第4話 モナvsゴールデンレトリーバー

文字数 1,576文字

 子どもの頃は、犬と暮らすのが夢だった。
 毎晩、犬の飼い方の本を、敢えてうしろの章から読んでいた。
 だいたいうしろのページには、「お葬式」「ペットロスを乗り越えるには」などが書かれていた。おそらく、愛犬を亡くしたときの辛さからまずは知っておこうと思ったのだろう。
 そんなものは体験してみなければ微塵も理解できないことだが、当時の私は犬と一緒に暮らすことを親に許してもらうため必死だった。
 しかし、いざ猫と暮らしてみると猫の魅力にどっぷり。もうこの沼からは二度と抜け出せないだろう。それでも動物病院の待合室にワンちゃんがいると、つい目で追ってしまうのは大人になった今も変わらなかったが。
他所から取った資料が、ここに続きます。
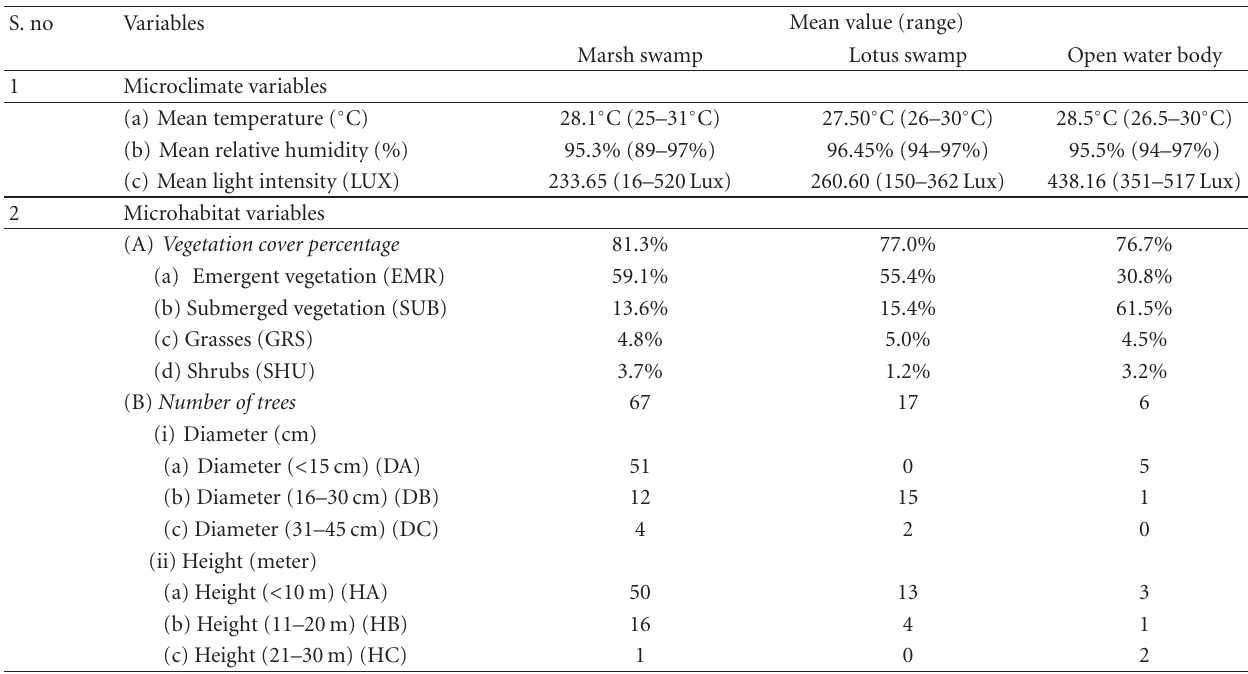
Table 2: List of microclimate and microhabitat variables of marsh swamp, lotus swamp, and open water body at the Paya Indah Wetland Reserve, Peninsular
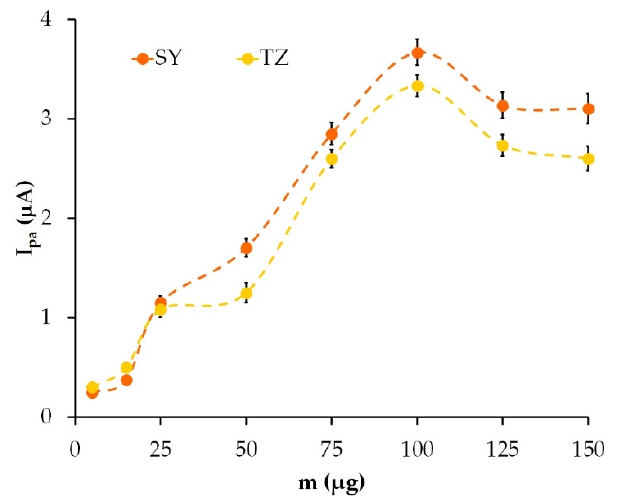
Figure 4. Dependence of oxidation peak current of 10 µ M SY and TZ on the quantity of graphite powder immobilized on the CP electrode.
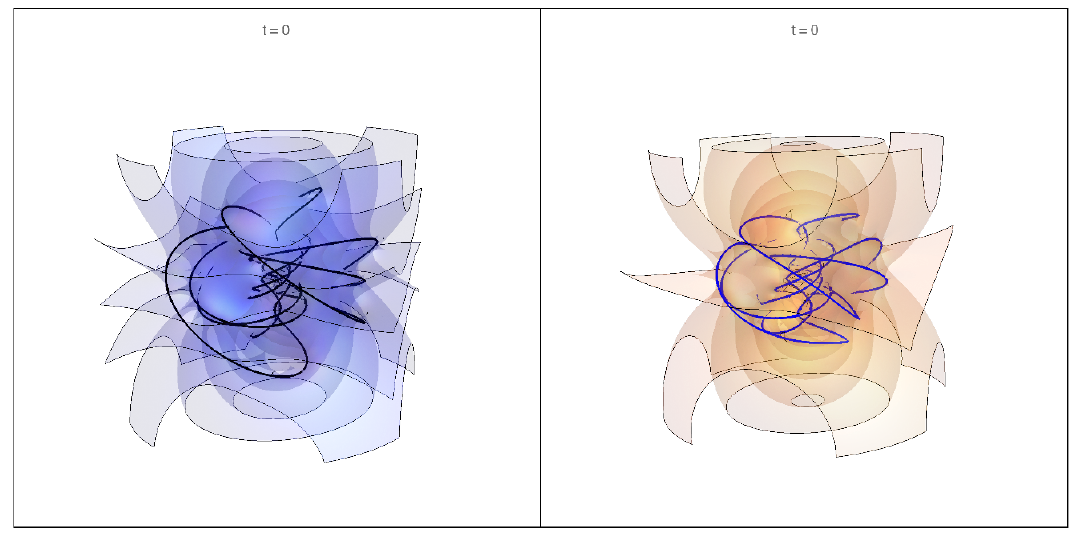
Figure 3 . The zeros of the Maxwell (left, in black) and Weyl (right, in blue) spinor obtained by the intersections of the real and imaginary parts of the complex (cid:31) (in blue) and M (in orange) for a C (3 ; 13) cable knot. Plots are shown at t = (3 ; 2)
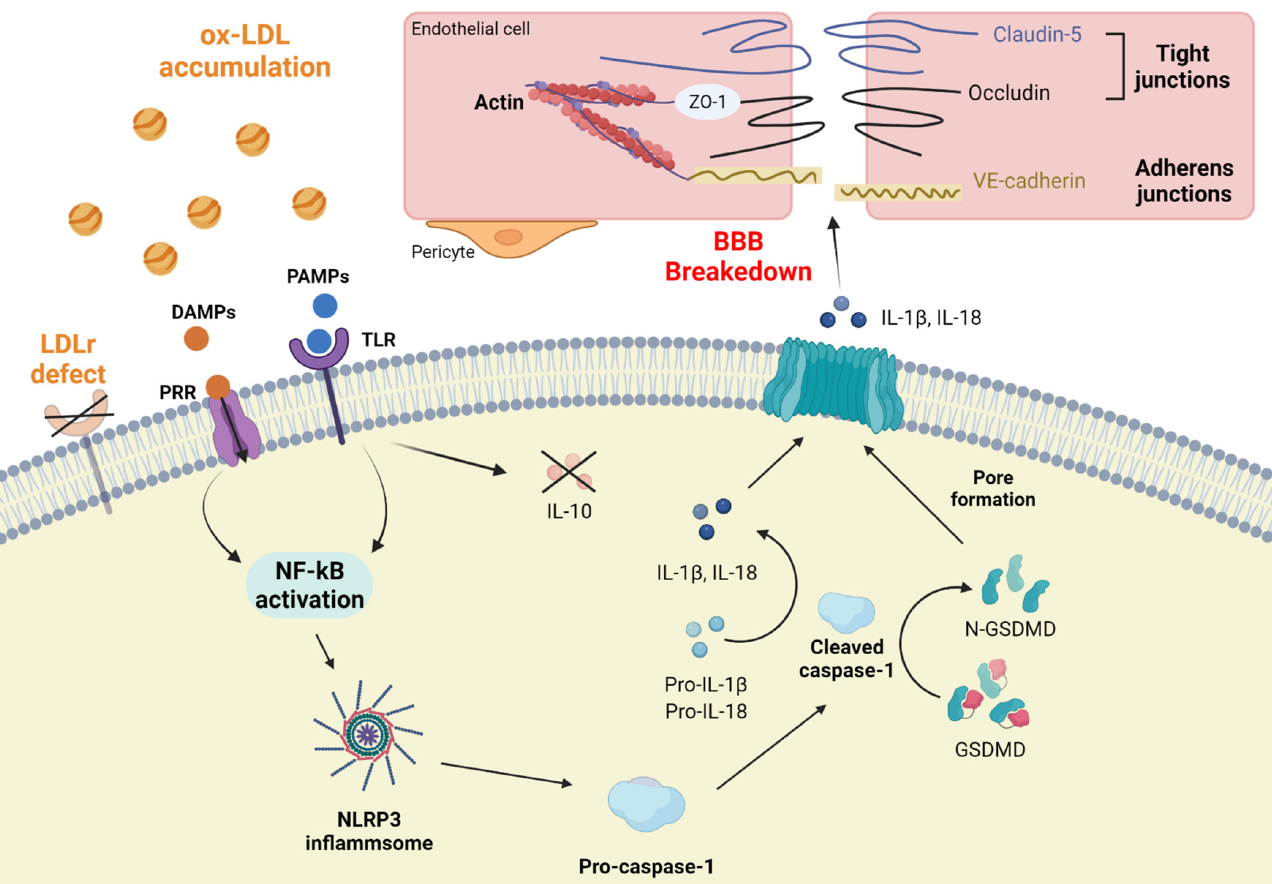
Figure 2. Blood–brain-barrier (BBB) breakdown due to inflammation. BBB breakdown process induced by NLRP3-mediated inflammation.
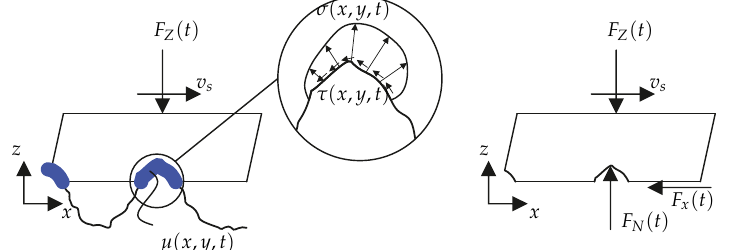
Figure 3. Representation of the contact between tread block and rough road surface. The thick blue line represents the area of the viscous water film, µ ( x , y , t ) the time and location dependent coefficient of friction prevailing in the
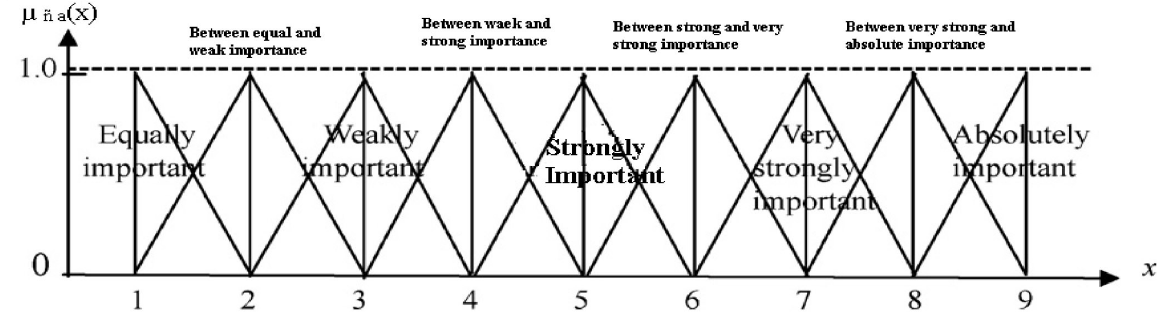
Figure 4. Membership function of linguistic variable for comparing two hazard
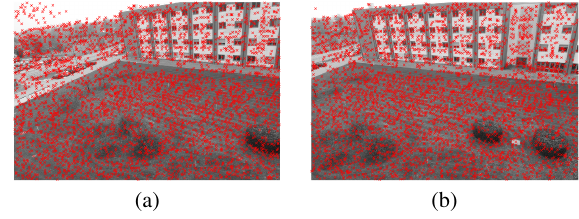
Figure 1. Feature positions for a pair of images.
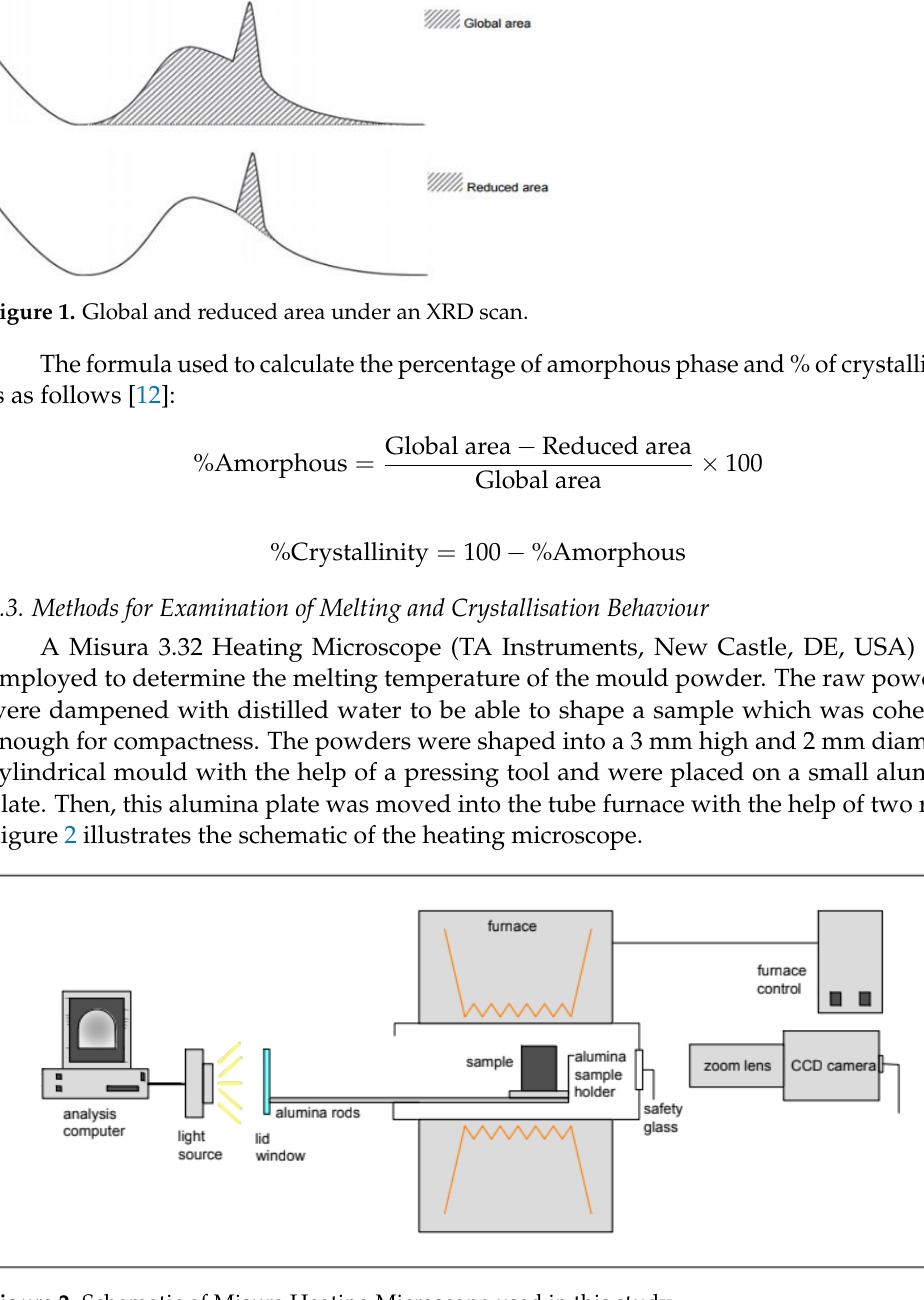
Figure 2. Schematic of Misura Heating Microscope used in this study.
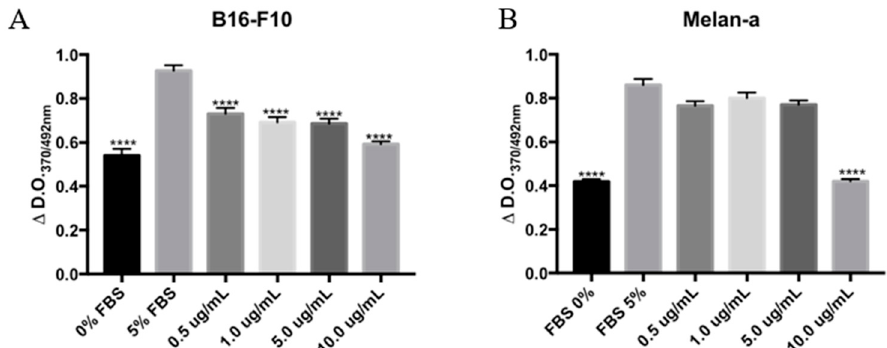
Figure 5. CMS-2 inhibits proliferation of melanoma and melanocyte cell line. Cell proliferation was evaluated by incorporation of bromodeoxyuridine (BrDU) assay after 24 h of CMS-2 treatment (0.5–10 µ g/mL). DNA synthesis, represented by the difference in absorbance between 370 and 492 nm for: B16-F10 ( A ); and Melan-a ( B ). **** p < 0.001, analysis of variance, Bonferroni post-test compared to 5% fetal bovine serum (FBS) positive control. The negative control was 0% FBS.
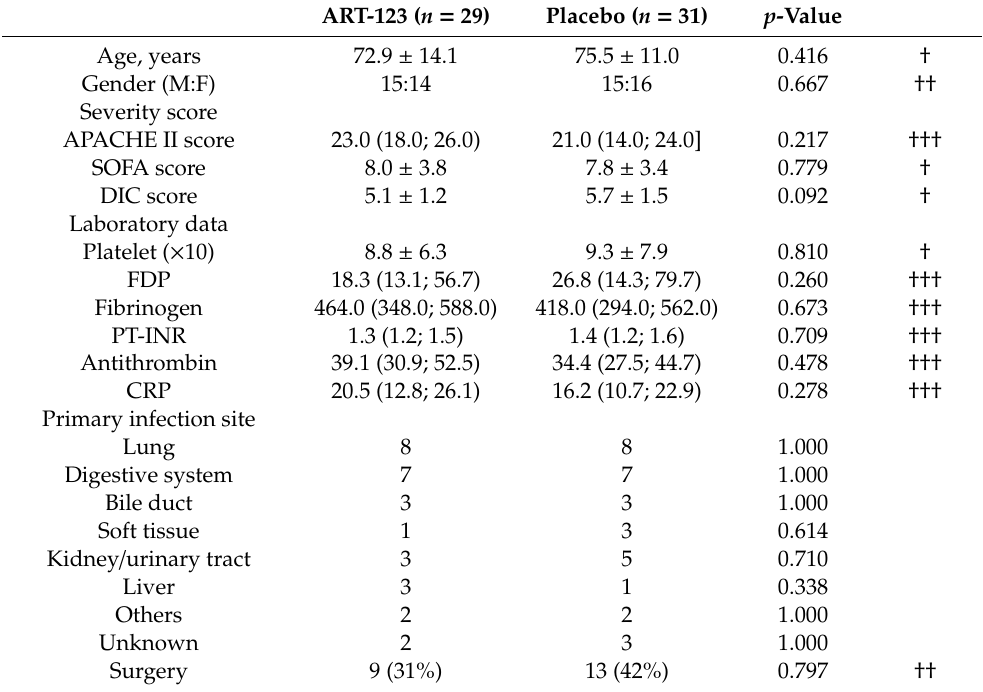
Table 3. Baseline clinical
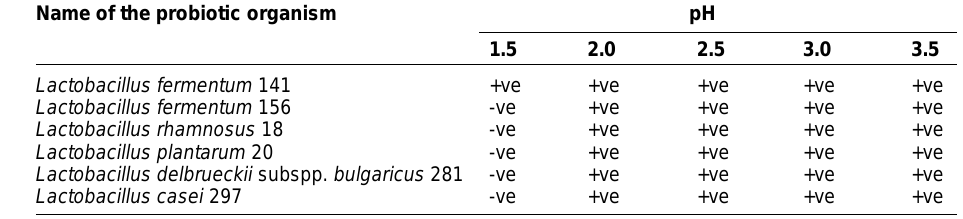
Table-1. Survivability of Lactobacillus species at different pH levels in MRS broth. Name of the probiotic organism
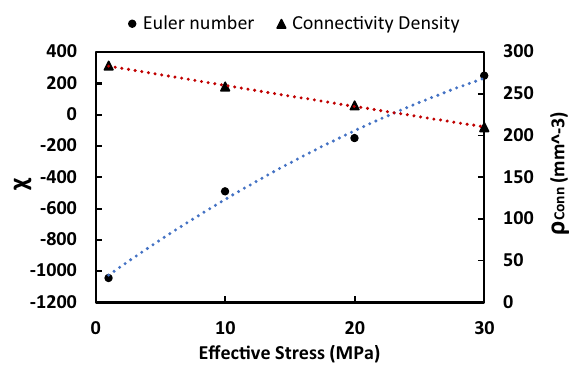
Figure 5. This figure shows stress-dependent changes in Euler number and connectivity density (mm −3 ) of the cube, which indicate the transition of the porous media from a well-connected ( χ < 0 ) to a poorly-connected ( χ > 0 ) pore-space with an increase in effective stress from 0 to 30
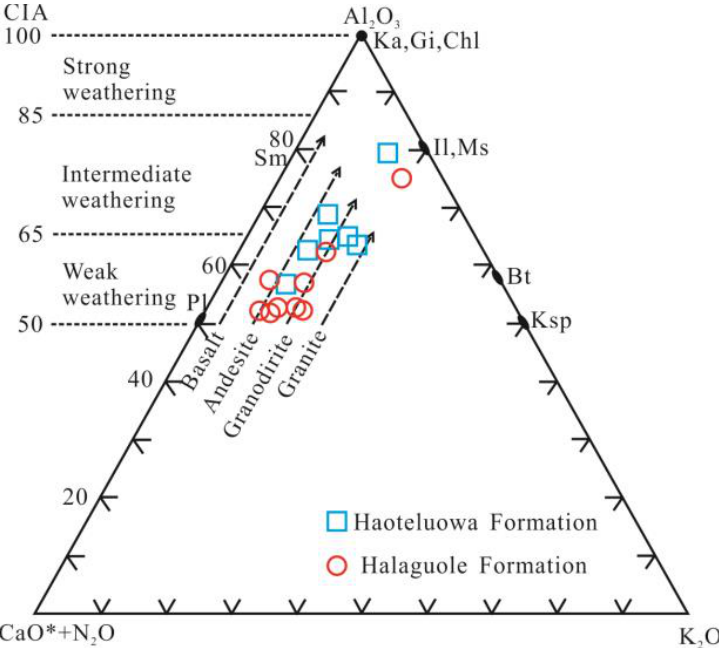
Figure 7. A–CN–K triangular diagram of sandstones for the Carboniferous sandstones in Alake Lake, EKO (after Nesbitt and Young [50,57]; Fedo et al. [51]). Data for tonalite (To), granodiorite (Gd), granite (Gr), and average post-Archean upper crust are from Condie [55]. Abbreviations for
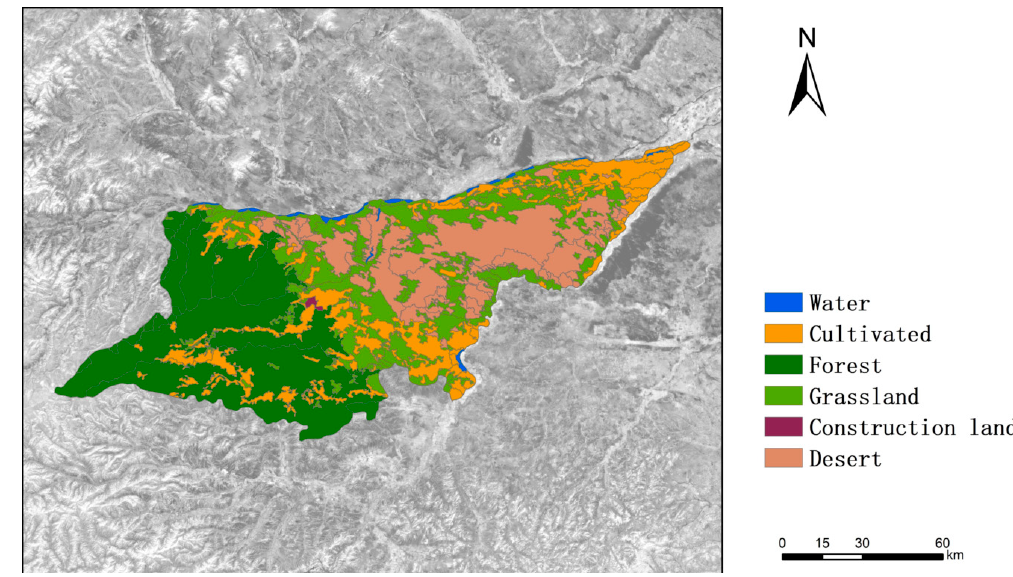
Figure 8. Distribution of the minimum response unit.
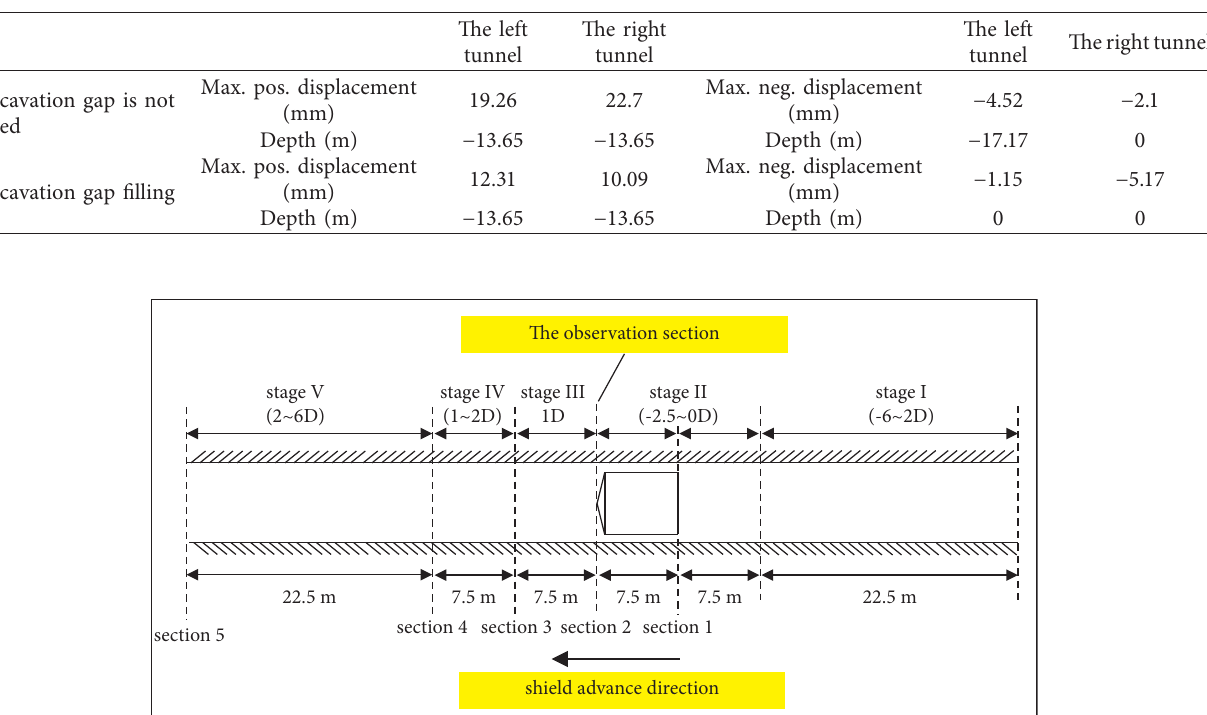
Table 3: Lateral displacement of the deep stratum.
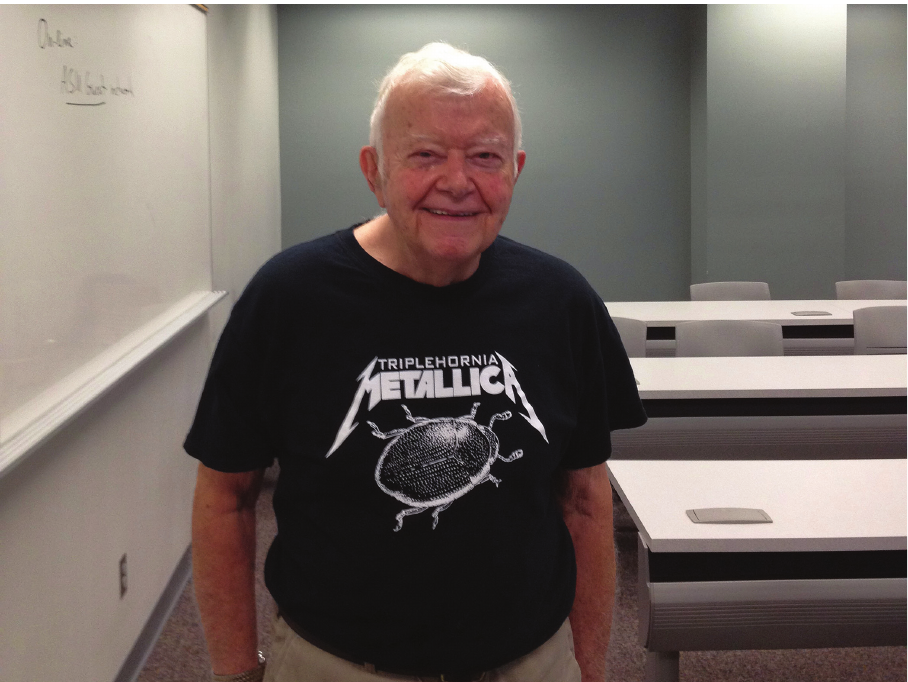
Figure 4. Dr. Charles A. Triplehorn showing off a Triplehornia metallica Matthews and Lawrence shirt made by his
 さて、今日はマニエラとモナが避妊手術を終えて1年くらい経った頃、まだまだヤングだった頃の話をしようと思う。
 最初に通っていた動物病院では圧倒的にワンちゃんの飼い主さんが多かった。
 ゴールデンレトリーバーなどの大型犬ほど地べたに座って静かに順番が来るのを待っている印象だが、マニエラとモナの頭の中では常に警報器が鳴りっぱなしだったのだろう。
 待っている間、キャリーバッグの中で身を固くし、両耳をゴールデンレトリーバーのワンちゃんのほうへと向けてその一挙手一投足に慄いていた。
 その動物病院では、自分の番がくるとキャリーバッグから出した状態で待機するのがルールだった。
 ただでさえ待合室はせまく、横一列に並べられたイスに座っているのはこの日、右にも左にもワンちゃんばかり。しかもこの動物病院は受付をはさんでいくつかの診察台が丸見えのワンルーム(手術室は別の部屋)。あちらこちらから悲痛の叫び声がようしゃなく聞こえてくるので、不安で足元をくるくる回っているワンちゃんもいた。
 この緊迫した状態で出せば、我が家の猫も過呼吸になったり気絶したりしないだろうかと内心不安だったものの、思い切ってマニエラとモナをキャリーバッグからだした。
 膝に乗せた2匹は、一心同体を体現したように寄り添っていた。
 私は首輪から伸びたリードを力強く掴み、2匹の背中を交互に優しく撫でてやった。
 
 しばらくして、モナが特に警戒していたゴールデンレトリーバーの名前が呼ばれた。
 「ベニマルちゃん(仮)。伊藤ベニマルちゃん!」
 飼い主の女性は素早く立ち上がり、リードにつながれた愛犬を引っ張って私の前を横切ろうとした。自然と2匹を抱える腕に力が入る。
 そして、診察台へと移動する飼い主の女性とベニマルちゃんが目の前を通過したとたん!
 「ペッペッペツ!」
 突然モナは立ち上がり、目と鼻の先まで接近してきたゴールデンレトリーバーに唾を吐きかけたのだ。
 それまで身を縮めて震えていたモナが!
 3キロにも満たない小柄のモナが!
 何が起こったのか理解するのに少し時間がかかった。
 気づいたときにはすでに、モナは私のお腹に身を委ねてガタガタと震えていた。
 ありったけの勇気は、大型犬に3回唾を吐く行為だけに注がれたのだろう。
 今思うと笑ってしまうエピソードのひとつだが、モナの勇敢さにはちょっと痺れた。

 大型犬はどういう反応を見せたか気になるって?
 そりゃぁ、ノーダメージですよ。
 いや、眼中にないという表現のほうがしっくりくるかもしれない。
 結局、この動物病院にはこれを最後に利用することはなくなったのですが、家族の間でモナの武勇伝は今もなお昨日のことのように語り継がれています。
 「マニエラとあんたを守ったんだよ、モナちゃん!」 
 母に言われた一言。
 惚れ直してしまうじゃないか〜!

 …って待てよ、「穴があったら入りたい!」エピソードはどこへ行ったのだ?これでは、「恐怖過ぎて穴があったら入りたかった」になってしまうじゃないか。